Grapevine Leafroll Control Strategy – The Process

  1. Counting infected vines
  • This must be done annually to determine the percentage vines infected. This will determine whether you follow a control strategy or replacement. Use a GPS to mark the vines for future reference and to keep track of vines infected and replaced. This will ultimately show where problem areas exist
  • More than 20% infection I would suggest only to control ants and mealy bugs
  • Less than 20% infection I would follow a replacement strategy
  1. Control Strategy
  • During the growing season
  • The aim is to control the spread of the virus through vectors. The main goal is to control ants and mealy bugs (they spread the virus). This is done by means of an integrated pest management program making use of chemicals and natural predators
  • Ants must be controlled immediately when activity is visible. Take a look at the IPW site so see registered products.
  • The mealy bugs must be controlled by releasing natural predators – a combination of Wasps and Ladybugs – rather than with pesticides
  • After harvest
  • The use of Imidacloprid plays an integral role in the control of mealy bugs that feed and survive on the roots of the vineyards.
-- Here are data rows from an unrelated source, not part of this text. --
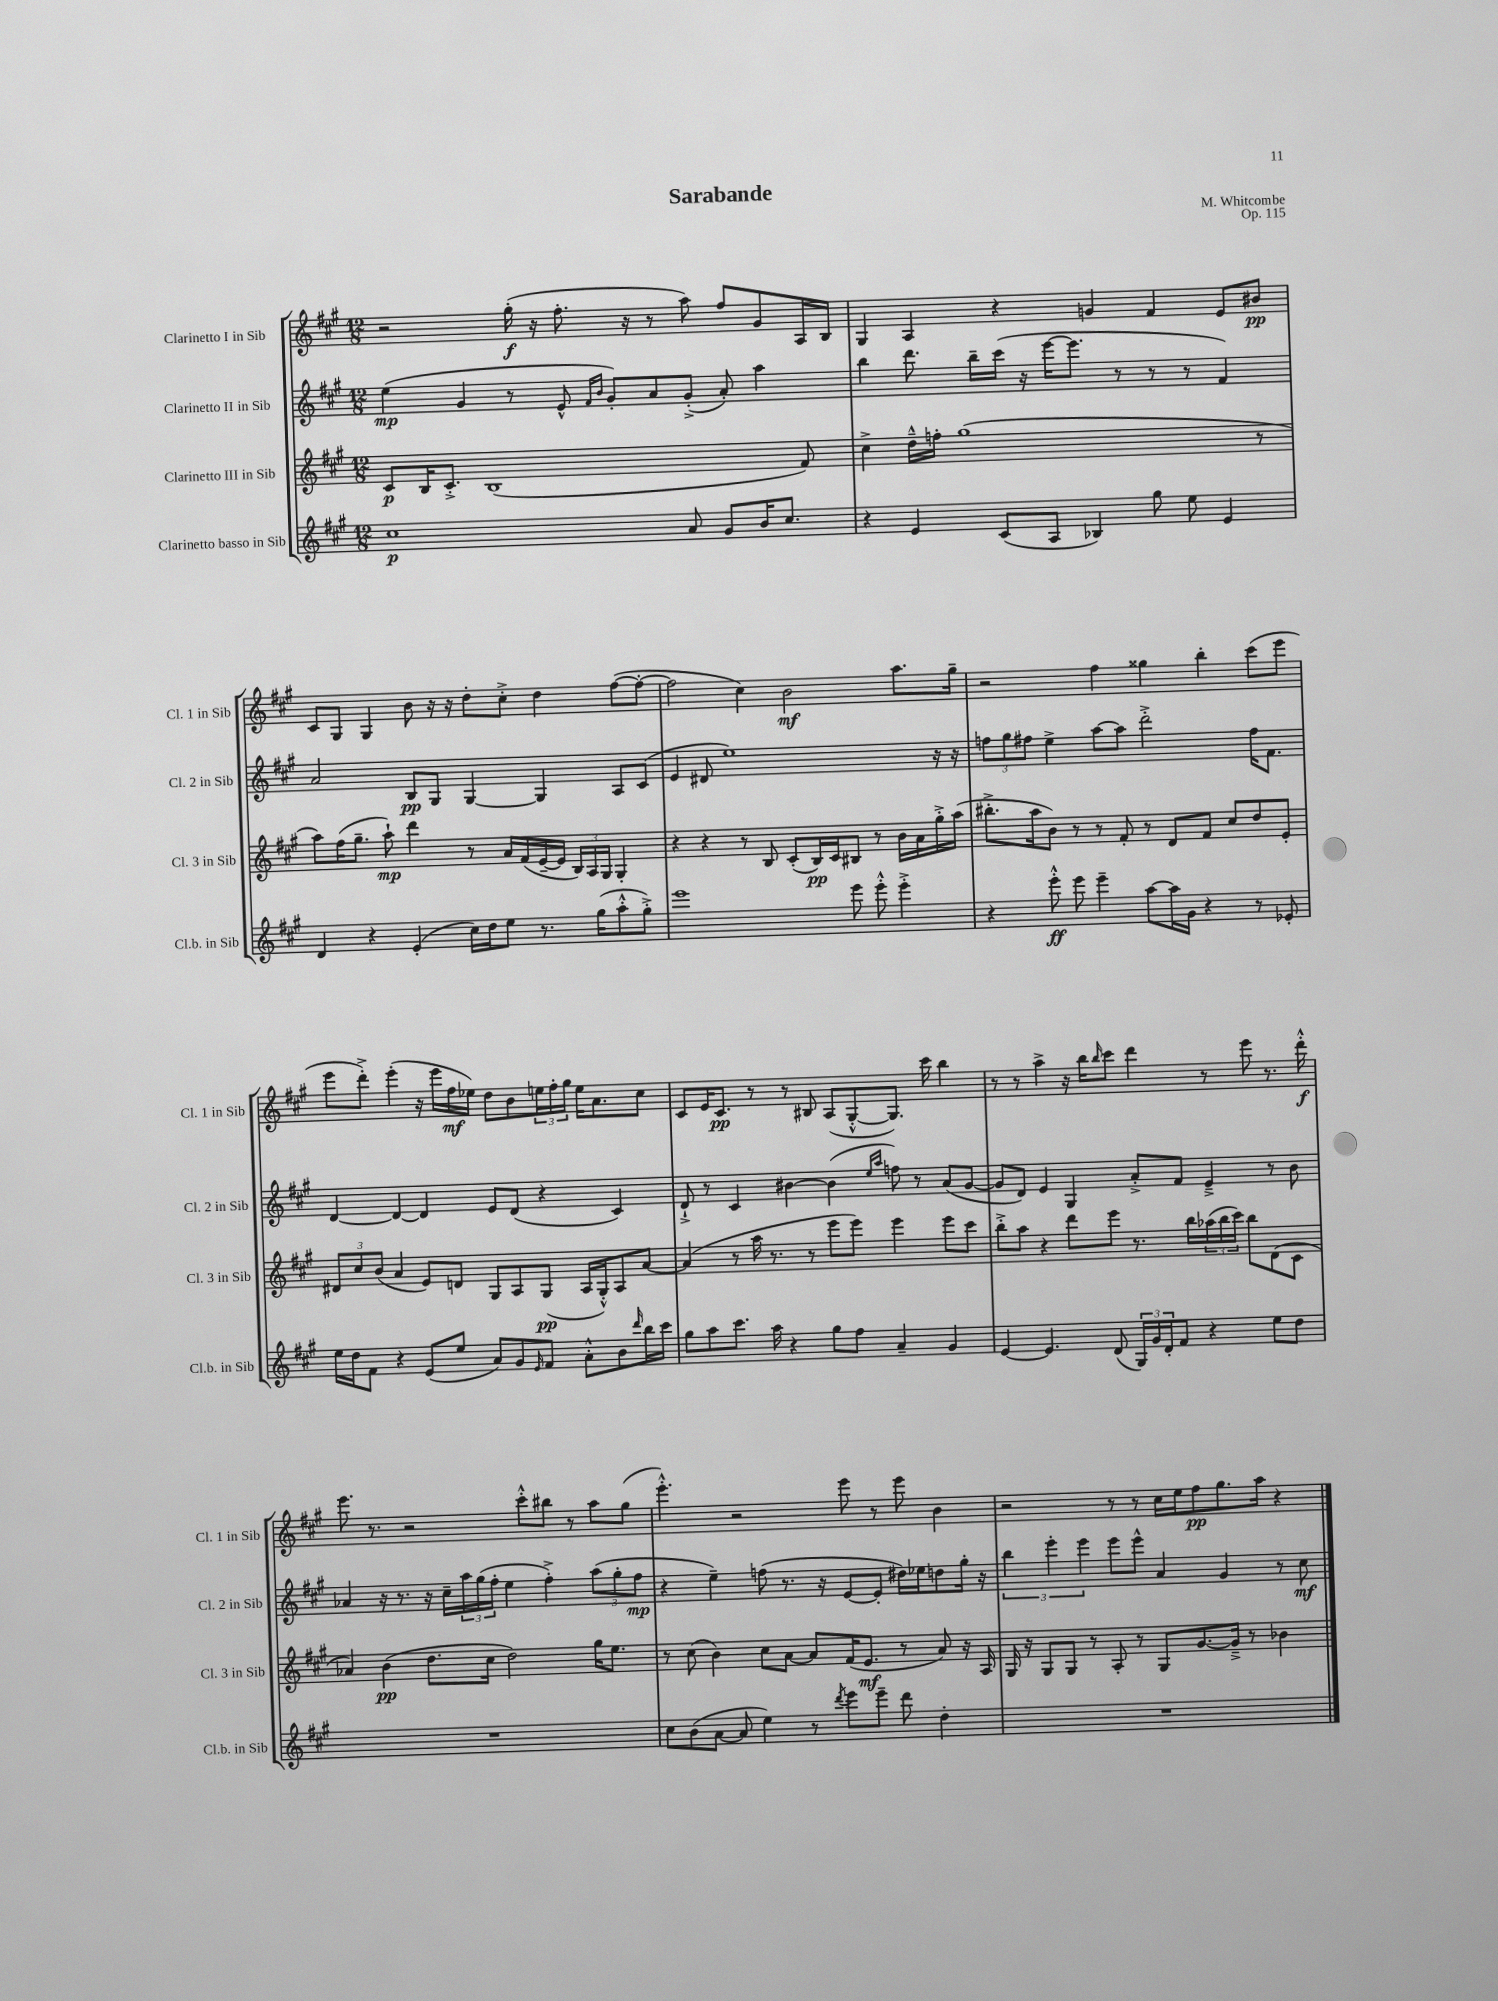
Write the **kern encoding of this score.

**kern	**kern	**kern	**kern
*staff4	*staff3	*staff2	*staff1
*clefG2	*clefG2	*clefG2	*clefG2
*k[f#c#g#]	*k[f#c#g#]	*k[f#c#g#]	*k[f#c#g#]
*M12/8	*M12/8	*M12/8	*M12/8
1cc#	8c#	(4ee	2r
.	16B	.	.
.	8.c#'^	.	.
.	.	4g#	.
.	(1B	.	.
.	.	8r	(16gg#'
.	.	.	16r
.	.	8e^^	8.ff#'
.	.	16qqf#	.
.	.	16qqb	.
.	.	8g#')	.
.	.	.	16r
.	.	8a	8r
8a	.	(8g#'^	8aa)
8g#	.	8a')	8ff#
16b	.	4aa	8g#
8.cc#	.	.	.
.	8f#)	.	16A
.	.	.	16B
=	=	=	=
4r	4cc#^	4bb	4G#
4e	16dd~^^	8.ddd	4A
.	16ff'	.	.
.	(1gg#	.	.
.	.	16bb~	.
(8c#	.	(16ccc#	4r
.	.	16r	.
8A	.	[16eee	.
.	.	8.eee]	.
4B-)	.	.	4g
.	.	8r	.
8gg#	.	8r	4f#
8ee	.	8r	.
4e	.	4f#)	8e
.	8r	.	8b#
=	=	=	=
4d	8aa)	2a	8c#
.	(16ff#	.	8G#
.	8.gg#~	.	.
4r	.	.	4G#
.	8aa`)	.	.
(4e'	4ddd	8B	8b
.	.	8G#	16r
.	.	.	16r
16cc#)	8r	[4G#	8dd'
16dd	.	.	.
8ee	16a	.	8cc#'^
.	(16f#	.	.
8.r	[16e~	4G#]	4dd
.	16e]	.	.
.	24B)	.	.
.	24A	.	.
(16gg#	.	.	.
.	24G#	.	.
8aa'^^	4G#'	8A	([8ff#
8gg#'^)	.	(8c#	8ff#'_
=	=	=	=
1eee	4r	4e	2ff#]
.	4r	8d#	.
.	.	1ee)	.
.	8r	.	4cc#)
.	8B	.	.
.	(8c#'	.	2b
.	16B)	.	.
.	16c#	.	.
8eee	8B#	.	.
8eee'^^	8r	.	.
4eee'^	16b	.	8.aa
.	16a	.	.
.	16gg#'^	16r	.
.	(16aa	16r	16gg#~
=	=	=	=
4r	8.bb#'^	12ff	2r
.	.	12gg#	.
.	.	12ff#	.
.	16aa	.	.
8eee'^^	8b)	4ee^	.
8eee	8r	.	.
4eee~	8r	[8aa	4ff#
.	8f#'	8aa]	.
[8aa	8r	2ddd'^	4gg##
16aa]	8d	.	.
16g#	.	.	.
4r	8f#	.	4bb'
.	8cc#	.	.
8r	8dd	16ff#	(8ccc#
.	.	8.f#	.
8e-'	8e'	.	8eee
=	=	=	=
16ee	12d#	[4d	8eee
16dd	.	.	.
.	12cc#	.	.
8f#	.	.	8ddd'^)
.	(12b	.	.
4r	4a	4d_	(4eee'
(8e	8e)	4d]	16r
.	.	.	16eee
8ee	8d	.	16ff#
.	.	.	16ee-)
8a)	8G#	8e	8dd
8g#	8A	(8d	8b
16qqe	.	.	.
8f#	(8G#	4r	24ee
.	.	.	24ff#'
.	.	.	24gg#
8a'^^	16A	.	16ee
.	16G#'^^)	.	8.a
8b	8A	4c#)	.
16qqddd	.	.	.
16bb	[8a	.	8cc#
16ccc#	.	.	.
=	=	=	=
8gg#	(4a]	8d`^	8c#
8aa	.	8r	16e
.	.	.	8.c#
8.ccc#	8r	4c#	.
.	16aa	.	8r
16aa	8.r	.	.
4r	.	[4b#	8r
.	8r	.	8B#
8gg#	8eee	(4b#]	(8A
8ff#	8eee)	.	[8G#'^^
.	.	16qqee	.
.	.	16qqaa	.
4a~	4eee	8ff)	8.G#])
.	.	8r	.
.	.	.	16ccc#
4g#	8eee	(8a	4bb
.	8ccc#	[8g#	.
=	=	=	=
[4e	8bb'^	8g#]	8r
.	8aa	8d)	8r
4.e]	4r	4e	4aa^
.	8ddd	4G#	16r
.	.	.	16bb
.	.	.	16qqbb
(8d	8eee	.	8ccc#
24G#)	8.r	8a'^	4ddd
24g#	.	.	.
24d'	.	.	.
8f#	.	8f#	.
.	16bb	.	.
4r	(24aa-	4e~^	8r
.	24bb	.	.
.	24ccc#)	.	.
.	8bb	.	8eee
8ee	(8d	8r	8.r
8dd	8c#	8b	.
.	.	.	16ddd'^^
=	=	=	=
1.r	4a-)	4a-	8.eee
.	.	.	8.r
.	(4b	16r	.
.	.	8.r	.
.	.	.	2r
.	8.dd	16r	.
.	.	16cc#~	.
.	.	24aa	.
.	.	(24gg#	.
.	16cc#	.	.
.	.	24ff#'	.
.	2dd)	4ee	.
.	.	.	8ccc#'^^
.	.	4ff#'^)	8bb#
.	.	.	8r
.	16gg#	(12aa	8aa
.	8.ee	.	.
.	.	12gg#'	.
.	.	.	(8gg#
.	.	12ff#	.
=	=	=	=
8cc#	8r	4r	4.eee'^^)
(8b	(8cc#	.	.
[8a	4b)	4ee~)	.
8a]	.	.	2r
4ee)	8cc#	(8ff	.
.	[8a	8.r	.
8r	8a]	.	.
.	.	16r	.
8qddd	.	.	.
8eee	(16f#	[8e	8eee
.	8.e	.	.
8eee~	.	8e']	8r
8ddd	8r	16dd#)	8eee
.	.	16ee-	.
4dd'	8a)	8dd	4b
.	16r	16gg#'	.
.	16A	16r	.
=	=	=	=
1.r	16G#	6bb	2r
.	16r	.	.
.	8G#	.	.
.	.	6eee'	.
.	8G#	.	.
.	.	6eee	.
.	8r	.	.
.	8A'	8eee	8r
.	8r	8eee^^	8r
.	8G#	4a	16cc#
.	.	.	16ee
.	[8.g#	.	8ff#
.	.	4g#	8.gg#
.	16g#~^]	.	.
.	8r	.	.
.	.	.	16aa
.	4b-	8r	4r
.	.	8cc#	.
==	==	==	==
*-	*-	*-	*-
Administer every 3 years (Every 2 years where mealy bug pressure is high)
  • Keep in mind that Imidacloprid has a with holding period of more than 3 months when administered at budding

*It is important to keep in mind, when you have newly established vineyard next to an infected block, to apply a total control strategy around a buffer zone of about 25 meters in and around the infected vine to prevent the spread to the new block.

  1. Replacement Program
  • Imidacloprid must be administered in the year that plant removal is planned. This is done after harvest and aims to kill mealy bugs that feed on the root system
  • Infected vines must be marked early autumn – red varieties are easier – look for red leaves with green veins
  • The probability that neighboring vines are infected are quite big, so depending on your budget I would recommend that they too be marked
  • These vines must be cut down and a herbicide must be applied to the trunk wound to kill off the root system where surviving mealy bugs can chill.
  • Try to remove as many roots as possible
  • Once removed, let the soil chillax till next year when you plant your new, virus free vine
  1. Planting the new vines
  • This is not an easy task. Careful planning and execution is needed
  • Vines must be ordered a year in advance, preferably from a nursery that offers blue band vines (registered virus free)
  • Make a proper planting hole. Mix the soil with compost or pelleted organic fertilizer.
  • If you can, use a old wine box with both ends open, put that in the planting hole and plant the vine in the middle of the box. This will prevent neighboring roots to suppress the young vine. The box will rot in about 4 years and you will have a healthy vine

These processes must become part of your monthly planning. Work this in there, execute it and you will see your vines prosper, grow old, produce the crop they are supposed to and bless you with wonderful wine.